Although $ 6,000 was used for repair cost avoidance calculations earlier, an average API pump repair at a Texas refinery costs slightly over $10,200; a refinery in Mississippi reported $11,000. If the incremental cost of upgrading during the next repair adds $2,000 to the repair bill and avoids even a single failure every 3 or 4 years over the 30-year total life of a pump, the payback will have been quite substantial. It would be reasonable to assume eight avoided repairs at $6,000 give payback of $48,000/$2,000 = 24:1.

The estimated repair cost numbers of close to $11,000 reflect what needs to be considered in a pump repair cost calculation: Direct labor, direct materials, employee benefits at roughly 50% of direct labor, refinery administration and services costs at close to 10% of direct labor, mechanical-technical service personnel overhead costs amounting to around 115% of direct labor, and materials procurement costs from 7% to 8% of materials outlay. Disregarding the true cost of failures or repairs is likely to deprive some users of seeing the true benefit-to-cost ratio associated with pump upgrades.

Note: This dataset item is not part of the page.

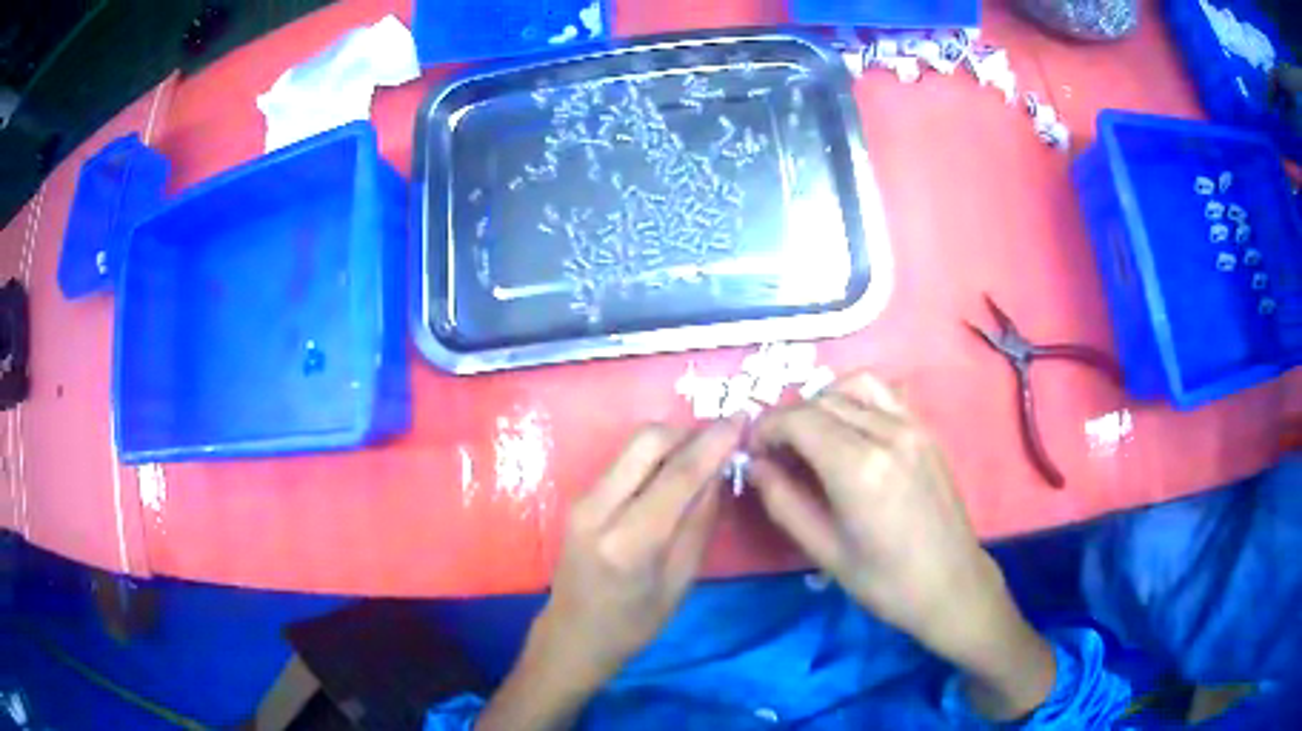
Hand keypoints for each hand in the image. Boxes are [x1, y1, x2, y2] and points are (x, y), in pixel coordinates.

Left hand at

We could examine other ways to calculate, as well. It would be reasonable to assume that implementing a component upgrade, generally the elimination of a weak link, extends pump uptime by 10%. Implementing five upgrade items yields 1.1^5 = 1.61 — a 61% mean-time-between-repair (MTBR) increase. Or, say, we gave up 10% each by not implementing six reasonable improvement items. In that instance, 0.9^6 = 0.53, meaning that the MTBR is only 53% of what it might otherwise be. That might explain industry’s widely diverging MTBR. The MTBR gap is quite conservatively assumed to range from 3.6 years to 9.0 years in U.S. oil refineries, and, as of 2014, no well-informed pump professional has disagreed with this range of MTBR numbers.